- Your goal -
Copy out each line below that has the word "close" in it.

- Supplied data -
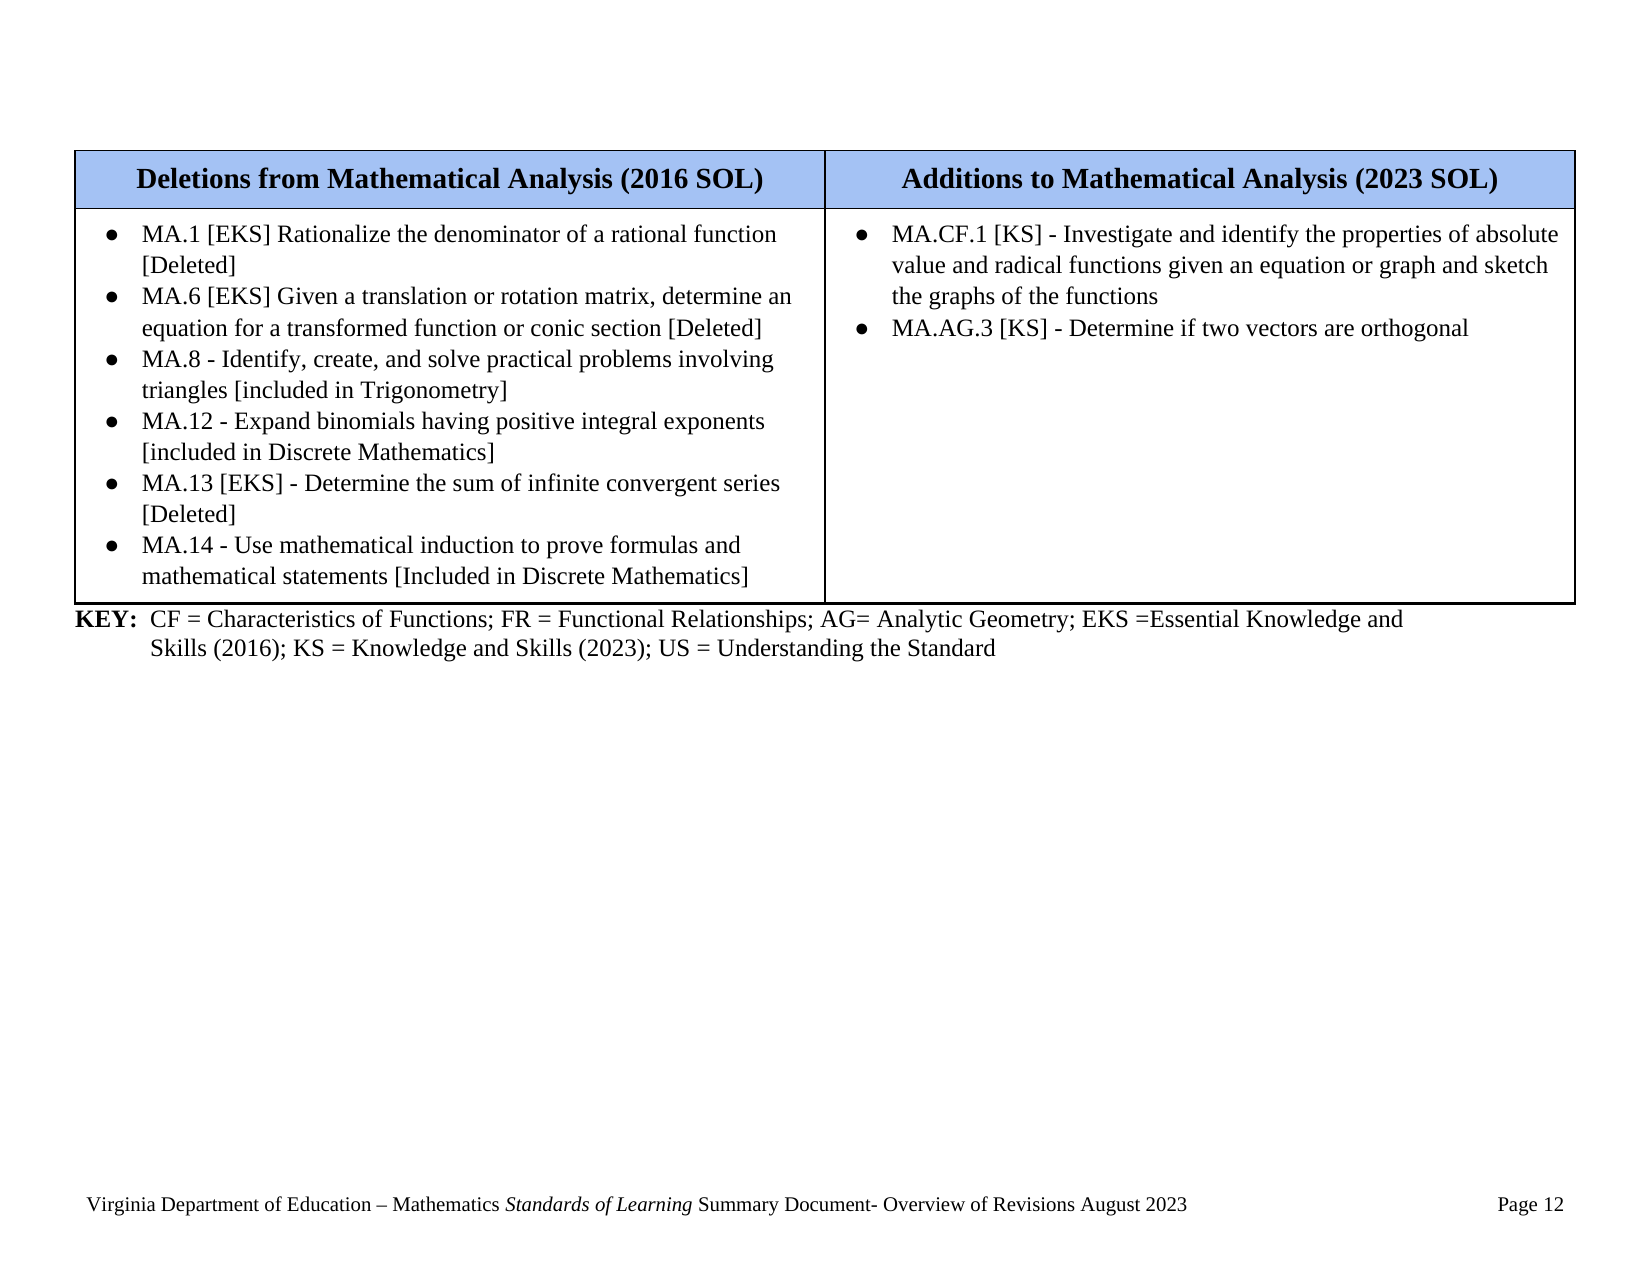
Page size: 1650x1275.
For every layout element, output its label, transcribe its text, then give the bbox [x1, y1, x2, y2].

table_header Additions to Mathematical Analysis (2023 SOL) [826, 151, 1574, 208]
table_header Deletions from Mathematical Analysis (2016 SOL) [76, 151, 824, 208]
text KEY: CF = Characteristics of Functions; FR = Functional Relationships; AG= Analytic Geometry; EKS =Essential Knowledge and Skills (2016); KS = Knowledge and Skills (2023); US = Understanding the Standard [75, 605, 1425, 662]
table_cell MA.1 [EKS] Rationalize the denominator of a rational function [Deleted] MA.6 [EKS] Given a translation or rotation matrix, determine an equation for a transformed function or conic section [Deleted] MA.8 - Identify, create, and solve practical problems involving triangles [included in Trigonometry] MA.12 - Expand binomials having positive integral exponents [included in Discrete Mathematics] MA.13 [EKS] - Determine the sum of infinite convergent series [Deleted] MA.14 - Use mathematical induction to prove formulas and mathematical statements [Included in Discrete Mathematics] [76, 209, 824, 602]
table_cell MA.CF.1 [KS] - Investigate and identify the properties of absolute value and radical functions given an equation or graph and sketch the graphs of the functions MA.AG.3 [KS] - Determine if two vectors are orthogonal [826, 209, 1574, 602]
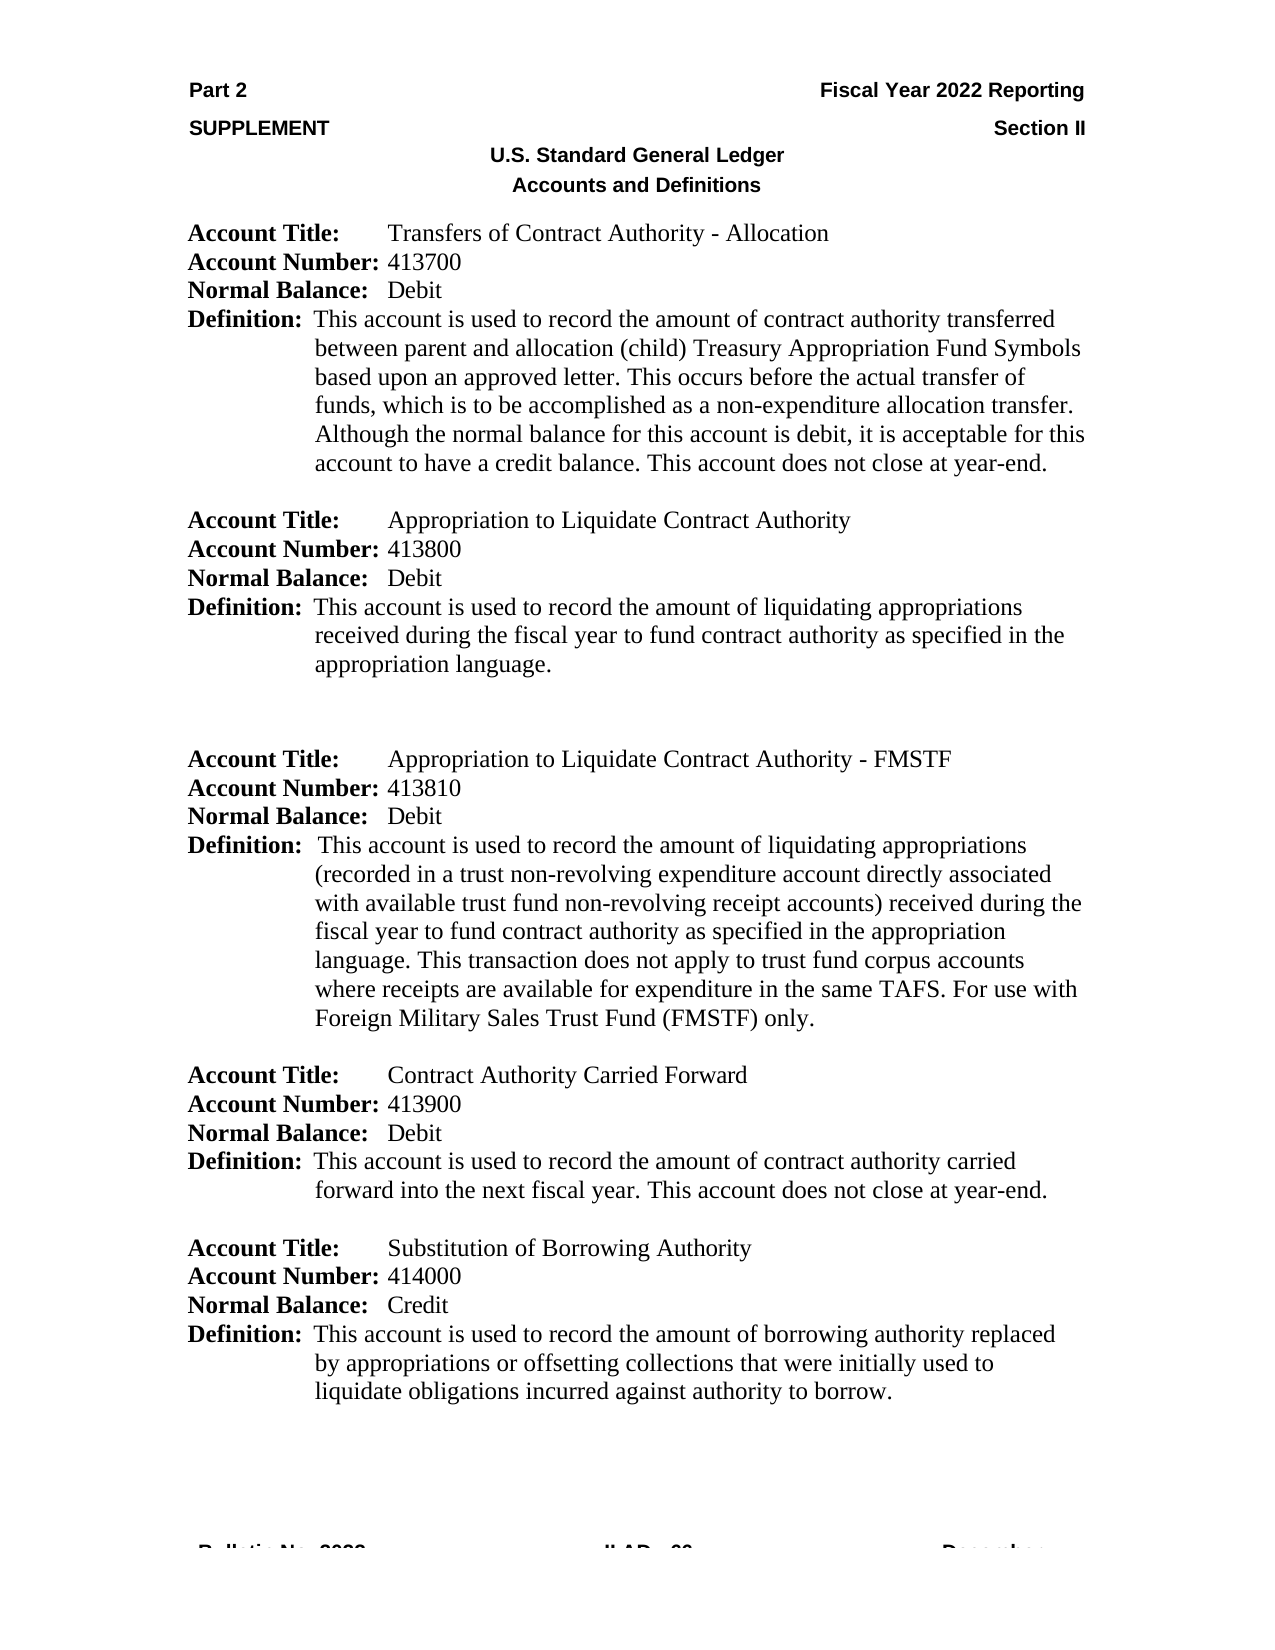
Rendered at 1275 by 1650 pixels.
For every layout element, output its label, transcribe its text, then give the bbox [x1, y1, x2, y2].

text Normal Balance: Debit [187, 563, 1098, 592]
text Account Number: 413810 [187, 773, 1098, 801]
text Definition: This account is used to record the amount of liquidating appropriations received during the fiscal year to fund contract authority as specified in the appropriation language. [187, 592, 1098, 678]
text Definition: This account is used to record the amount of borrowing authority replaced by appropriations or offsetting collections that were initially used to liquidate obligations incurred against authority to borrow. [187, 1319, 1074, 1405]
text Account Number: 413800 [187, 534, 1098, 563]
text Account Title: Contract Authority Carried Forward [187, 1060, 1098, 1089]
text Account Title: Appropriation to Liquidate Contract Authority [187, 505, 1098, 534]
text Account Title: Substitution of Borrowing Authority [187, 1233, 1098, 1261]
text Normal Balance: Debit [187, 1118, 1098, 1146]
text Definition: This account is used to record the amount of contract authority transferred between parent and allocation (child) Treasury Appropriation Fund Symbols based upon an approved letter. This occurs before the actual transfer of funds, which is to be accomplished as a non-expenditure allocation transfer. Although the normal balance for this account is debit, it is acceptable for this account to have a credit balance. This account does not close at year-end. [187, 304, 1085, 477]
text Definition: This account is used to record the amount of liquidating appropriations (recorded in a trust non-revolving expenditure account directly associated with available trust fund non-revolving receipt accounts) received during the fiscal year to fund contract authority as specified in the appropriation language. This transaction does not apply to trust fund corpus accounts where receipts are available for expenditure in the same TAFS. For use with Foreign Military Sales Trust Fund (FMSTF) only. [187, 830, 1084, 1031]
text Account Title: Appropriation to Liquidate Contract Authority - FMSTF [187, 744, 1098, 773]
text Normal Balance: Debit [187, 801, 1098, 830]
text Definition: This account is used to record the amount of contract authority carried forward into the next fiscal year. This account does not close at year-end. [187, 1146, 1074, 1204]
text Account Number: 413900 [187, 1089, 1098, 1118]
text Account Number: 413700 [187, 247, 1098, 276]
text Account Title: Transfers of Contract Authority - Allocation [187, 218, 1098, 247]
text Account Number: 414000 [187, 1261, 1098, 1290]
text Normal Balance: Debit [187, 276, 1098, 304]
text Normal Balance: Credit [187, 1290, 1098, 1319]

- Solution to this problem -
text Definition: This account is used to record the amount of contract authority transferred between parent and allocation (child) Treasury Appropriation Fund Symbols based upon an approved letter. This occurs before the actual transfer of funds, which is to be accomplished as a non-expenditure allocation transfer. Although the normal balance for this account is debit, it is acceptable for this account to have a credit balance. This account does not close at year-end. [187, 304, 1085, 477]
text Definition: This account is used to record the amount of contract authority carried forward into the next fiscal year. This account does not close at year-end. [187, 1146, 1074, 1204]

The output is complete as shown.